The truck was stopped as it drove into Beirut from the Bekaa Valley to the east, Information Minister Ghazi Aridi said.
A cabinet source said the truck had been loaded with hand guns and assault rifles hidden under a blanket of animal feed.
Hizbullah demanded the return of the truck and said the supplies were heading to its fighters in south Lebanon.
Hizbullah said the authorities had confiscated a “truck carrying munitions to the resistance”. The truck had been carrying the load from the Bekaa Valley in the east to the south, it said in a statement.
“The government program clearly confirms the right of the resistance ... to work to liberate the rest of the occupied land, the prisoners and to confront the Zionist threats,” the statement said, demanding the return of the truck and munitions.
Civil unrestThe government is facing a political challenge from opponents including Hizbullah. The political standoff spilled over into armed clashes between supporters of the rival camps last month and nine people were killed.
It was Lebanon’s worst civil unrest since its 1975-1990 civil war and raised fears of a new conflict. Leaders on both sides called for calm.
A United Nations envoy and anti-Syrian Lebanese leaders have accused Syria of smuggling weapons to its allies in Lebanon in recent months.
The rival camps have accused each other of using militias in the recent violence, stirring memories of the civil war which started as a conflict between Christians, Muslims and Palestinians and drew in states including Israel and Syria.
Hizbullah, the most powerful military force in Lebanon, has vowed not to use its weapons against other Lebanese.
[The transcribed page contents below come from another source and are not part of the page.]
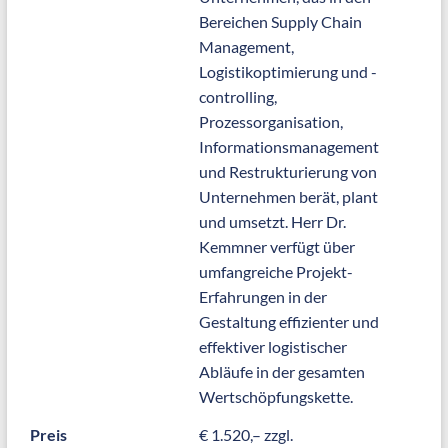
Bereichen Supply Chain
Management,
Logistikoptimierung und -
controlling,
Prozessorganisation,
Informationsmanagement
und Restrukturierung von
Unternehmen berät, plant
und umsetzt. Herr Dr.
Kemmner verfügt über
umfangreiche Projekt-
Erfahrungen in der
Gestaltung effizienter und
effektiver logistischer
Abläufe in der gesamten
Wertschöpfungskette.
Preis
€ 1.520,– zzgl.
Hizbullah, backed by Syria and Iran, and its allies in opposition are demanding veto power in cabinet and early elections.
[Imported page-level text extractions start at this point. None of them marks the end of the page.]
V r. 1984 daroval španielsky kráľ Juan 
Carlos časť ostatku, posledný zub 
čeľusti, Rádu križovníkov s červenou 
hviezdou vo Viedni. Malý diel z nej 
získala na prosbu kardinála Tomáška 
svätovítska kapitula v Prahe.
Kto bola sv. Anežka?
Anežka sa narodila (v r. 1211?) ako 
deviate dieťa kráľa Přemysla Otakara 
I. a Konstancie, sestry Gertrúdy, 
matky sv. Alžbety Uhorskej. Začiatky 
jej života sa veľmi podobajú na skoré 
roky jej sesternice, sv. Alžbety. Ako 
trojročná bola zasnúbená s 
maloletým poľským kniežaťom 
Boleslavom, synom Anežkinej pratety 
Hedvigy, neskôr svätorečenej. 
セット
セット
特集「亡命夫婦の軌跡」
The government, whose backers include the United States, France and Saudi Arabia, has refused to yield.
Attacks on peacekeepers possible
Lebanese Defense Minister Elias Murr said Thursday that there were intelligence reports of possible attacks being planned against international peacekeepers in Lebanon.
Murr said there were reports that “fundamentalist groups” in the Palestinian refugee camp of Ein el-Hilweh in southern Lebanon, were contemplating attacks against the peacekeepers.
“Whether this information is true or not, we have to deal with it very carefully … even it is has zero credibility,” he said.